Tuesday, July 31, 2012

67 Days After ACL Surgery: Better than last week, but still worried..

When we left off last week, I was saying how I can't walk or bend it...or something like that and there was a lot of pain and so on.

Well here we are, about 8 days later, and my knee is better...but its still got me very nervous.

I feel like it hasn't been the same since I slipped, with regards to the pain and "wobbly" feeling I am experiencing. Now, maybe this is all in my head and I just "think" that I was able to do more before, but there is definitely pain (mostly at the end of PT and if I walk for too long...without the brace).

But back to last week....




When I woke up Monday morning, I couldn't stand too well and had trouble lifting my leg.
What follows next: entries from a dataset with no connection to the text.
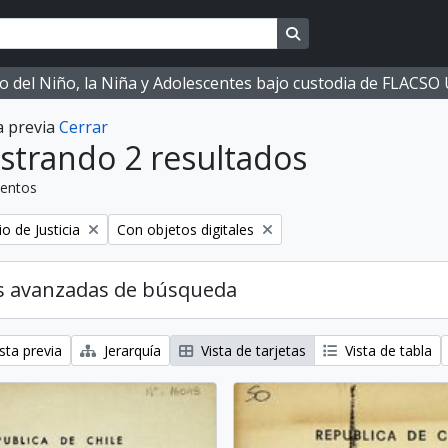
Search in browse page
ano del Niño, la Niña y Adolescentes bajo custodia de FLACS
a previa
Cerrar
strando 2 resultados
entos
Eliminar filtro:
io de Justicia
Con objetos digitales
s avanzadas de búsqueda
sta previa
Jerarquía
Vista de tarjetas
Vista de tabla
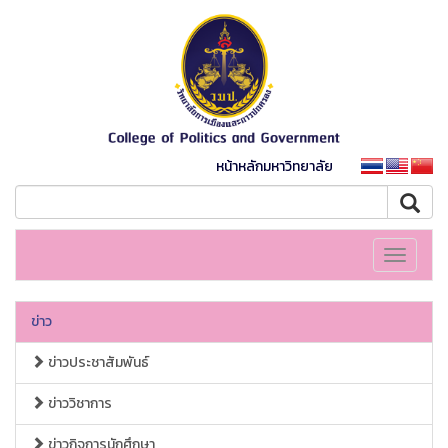
หน้าหลักมหาวิทยาลัย
Toggle
navigati
ข่าว
ข่าวประชาสัมพันธ์
ข่าววิชาการ
ข่าวกิจการนักศึกษา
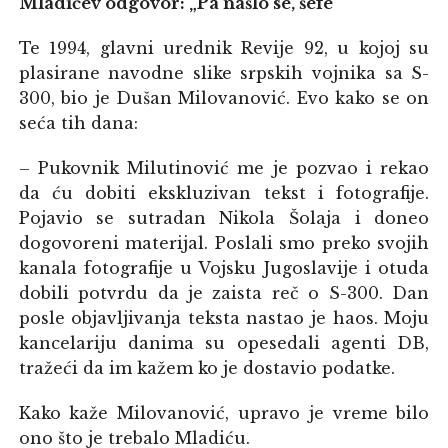
Mladićev odgovor: „Pa našlo se, šefe“
Te 1994, glavni urednik Revije 92, u kojoj su
plasirane navodne slike srpskih vojnika sa S-
300, bio je Dušan Milovanović. Evo kako se on
seća tih dana:
– Pukovnik Milutinović me je pozvao i rekao
da ću dobiti ekskluzivan tekst i fotografije.
Pojavio se sutradan Nikola Šolaja i doneo
dogovoreni materijal. Poslali smo preko svojih
kanala fotografije u Vojsku Jugoslavije i otuda
dobili potvrdu da je zaista reč o S-300. Dan
posle objavljivanja teksta nastao je haos. Moju
kancelariju danima su opesedali agenti DB,
tražeći da im kažem ko je dostavio podatke.
Kako kaže Milovanović, upravo je vreme bilo
ono što je trebalo Mladiću.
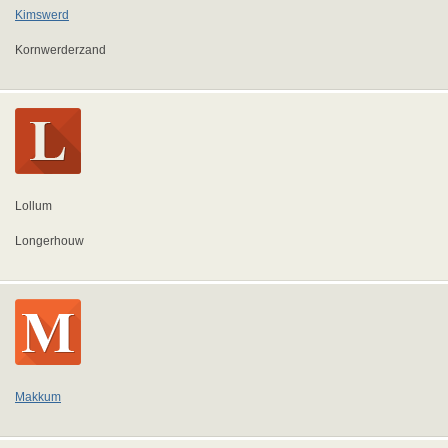
Kimswerd
Kornwerderzand
Lollum
Longerhouw
Makkum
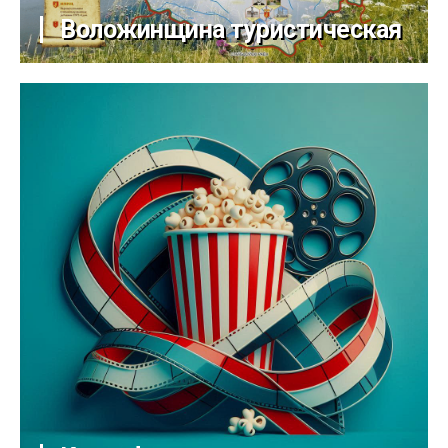
Воложинщина туристическая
That vicodin I took the night before....yea, it worked for a solid 2 hours and then from about 1AM to 6AM I was struggling to get comfortable...the pain was horrible, it had me screaming into my pillow and had me saying the rosary for the first time...in a long time.

I decided not to stay in bed and elevate it all day so I forced myself up and drove to class. I had ice in a cooler and I just applied it to my knee for most of the day.

When I went to PT, Gina told me to get it checked out by my doctor because of the swelling...but as the session went on we agreed to at least hold off for 1 week and see where easy therapy takes me.

One week later, Im walking better, able to do the same exercises I was able to do before I fell, and the swelling has gone down a lot.

However, nothing worries me more at this point than this knee. Like I said, there is pain and stiffness and its starting to get to me. I was taking everything in stride and staying positive with my therapy, but now my mental strength has taken a hit and Im scared to see where it all goes from here.

Today I decided, with the help of my mom who sees that this is something that needs to be checked out by my doctor, that I am going to schedule an appointment with the doc before my previously scheduled August 20th date.

As of tonight, I have an appointment for Thursday morning but I am going to try and get it changed to Wednesday.

Im praying and hoping and wishing and banking on the doctor seeing my knee, telling me I just aggravated the knee a little, and that I can continue with my exercises and just fight the swelling with ice...

..because anything else then that....I don't even want to think about it.